Penny Smith

Personal information
- Nationality: Australian
- Born: 21 April 1995 (age 31) Geelong, Australia
- Occupation: Lifeguard
- Height: 175 cm (5 ft 9 in)
- Weight: 70 kg (154 lb)

Sport
- Sport: Sports shooting
- Club: Colac Clay Target Club
- Coached by: John Maxwell

Medal record
Women's shooting
Representing Australia
Summer Olympics
| Bronze medal – third place | 2024 Paris | Trap |
World Championships
| Gold medal – first place | 2017 Moscow | Mixed team trap |
| Silver medal – second place | 2023 Baku | Team trap |
| Bronze medal – third place | 2019 Lonato del Garda | Mixed team trap |
| Bronze medal – third place | 2022 Osijek | Team trap |

= Penny Smith (sport shooter) =

Australian sports shooter

Penny Smith (born 21 April 1995) is an Australian sports shooter.

==Career==
Smith competed in the women's trap event and also the team event with Thomas Grice at the 2020 Summer Olympics.

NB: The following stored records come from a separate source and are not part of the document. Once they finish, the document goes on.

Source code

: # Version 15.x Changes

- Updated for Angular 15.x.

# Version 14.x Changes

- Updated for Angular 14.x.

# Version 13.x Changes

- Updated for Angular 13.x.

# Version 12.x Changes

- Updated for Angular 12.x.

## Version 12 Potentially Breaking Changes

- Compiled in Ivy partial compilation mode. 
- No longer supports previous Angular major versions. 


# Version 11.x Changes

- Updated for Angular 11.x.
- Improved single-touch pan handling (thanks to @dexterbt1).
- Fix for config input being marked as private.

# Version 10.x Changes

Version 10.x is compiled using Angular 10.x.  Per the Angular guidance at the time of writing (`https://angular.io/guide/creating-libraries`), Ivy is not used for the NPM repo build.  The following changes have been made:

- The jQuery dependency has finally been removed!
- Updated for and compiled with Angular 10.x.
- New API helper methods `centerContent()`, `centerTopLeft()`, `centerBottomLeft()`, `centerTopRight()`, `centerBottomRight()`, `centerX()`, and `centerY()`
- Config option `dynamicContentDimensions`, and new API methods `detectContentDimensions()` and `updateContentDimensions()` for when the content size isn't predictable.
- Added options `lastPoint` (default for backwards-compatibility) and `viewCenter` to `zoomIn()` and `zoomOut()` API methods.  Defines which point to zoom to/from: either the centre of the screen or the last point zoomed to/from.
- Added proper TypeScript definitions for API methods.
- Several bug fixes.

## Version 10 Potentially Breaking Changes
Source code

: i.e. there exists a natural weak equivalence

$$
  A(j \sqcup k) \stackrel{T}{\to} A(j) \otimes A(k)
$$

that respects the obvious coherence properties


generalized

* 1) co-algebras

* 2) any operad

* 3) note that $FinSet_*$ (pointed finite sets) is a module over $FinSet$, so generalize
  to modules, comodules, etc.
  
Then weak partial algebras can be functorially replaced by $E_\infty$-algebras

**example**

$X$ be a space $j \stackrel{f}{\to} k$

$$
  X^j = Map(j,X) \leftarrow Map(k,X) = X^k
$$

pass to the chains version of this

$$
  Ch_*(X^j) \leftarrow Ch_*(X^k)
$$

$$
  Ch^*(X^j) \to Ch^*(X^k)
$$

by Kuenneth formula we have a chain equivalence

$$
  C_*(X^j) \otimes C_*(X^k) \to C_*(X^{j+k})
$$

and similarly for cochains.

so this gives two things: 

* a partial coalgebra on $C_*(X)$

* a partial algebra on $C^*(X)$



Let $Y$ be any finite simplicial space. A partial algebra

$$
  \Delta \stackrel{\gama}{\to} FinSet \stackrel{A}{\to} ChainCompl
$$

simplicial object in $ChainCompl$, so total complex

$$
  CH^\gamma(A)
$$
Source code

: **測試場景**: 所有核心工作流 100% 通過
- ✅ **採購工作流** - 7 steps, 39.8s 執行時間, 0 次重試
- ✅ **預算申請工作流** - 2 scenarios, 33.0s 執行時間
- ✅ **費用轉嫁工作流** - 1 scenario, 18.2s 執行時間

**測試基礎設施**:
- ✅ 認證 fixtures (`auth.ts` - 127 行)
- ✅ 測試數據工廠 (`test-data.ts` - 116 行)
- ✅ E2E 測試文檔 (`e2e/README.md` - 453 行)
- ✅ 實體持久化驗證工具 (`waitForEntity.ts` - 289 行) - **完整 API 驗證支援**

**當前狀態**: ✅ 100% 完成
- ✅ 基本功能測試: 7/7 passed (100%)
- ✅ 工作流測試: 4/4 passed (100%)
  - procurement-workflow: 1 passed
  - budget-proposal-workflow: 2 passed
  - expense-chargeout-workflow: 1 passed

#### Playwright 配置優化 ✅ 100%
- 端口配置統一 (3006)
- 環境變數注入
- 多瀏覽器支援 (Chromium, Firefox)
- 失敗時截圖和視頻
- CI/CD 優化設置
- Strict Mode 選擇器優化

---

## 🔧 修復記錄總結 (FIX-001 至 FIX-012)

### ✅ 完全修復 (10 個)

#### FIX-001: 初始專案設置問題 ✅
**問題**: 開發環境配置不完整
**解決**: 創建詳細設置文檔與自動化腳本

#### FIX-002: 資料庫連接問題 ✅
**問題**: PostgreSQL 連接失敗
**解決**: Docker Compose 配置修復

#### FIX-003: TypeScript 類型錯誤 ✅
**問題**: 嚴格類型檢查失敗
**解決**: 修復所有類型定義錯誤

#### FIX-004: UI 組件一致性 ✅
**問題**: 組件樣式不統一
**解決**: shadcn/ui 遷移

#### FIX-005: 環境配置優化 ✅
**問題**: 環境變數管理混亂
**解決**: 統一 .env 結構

She did not score sufficient points in either event to advance past qualification.

3 years later, Smith competed in the women's trap event at the 2024 Summer Olympics. Smith finished the qualification round in a three-way tie for sixth, but won a shoot-off to progress to the final. Smith won her first Olympic medal by coming third to claim the bronze.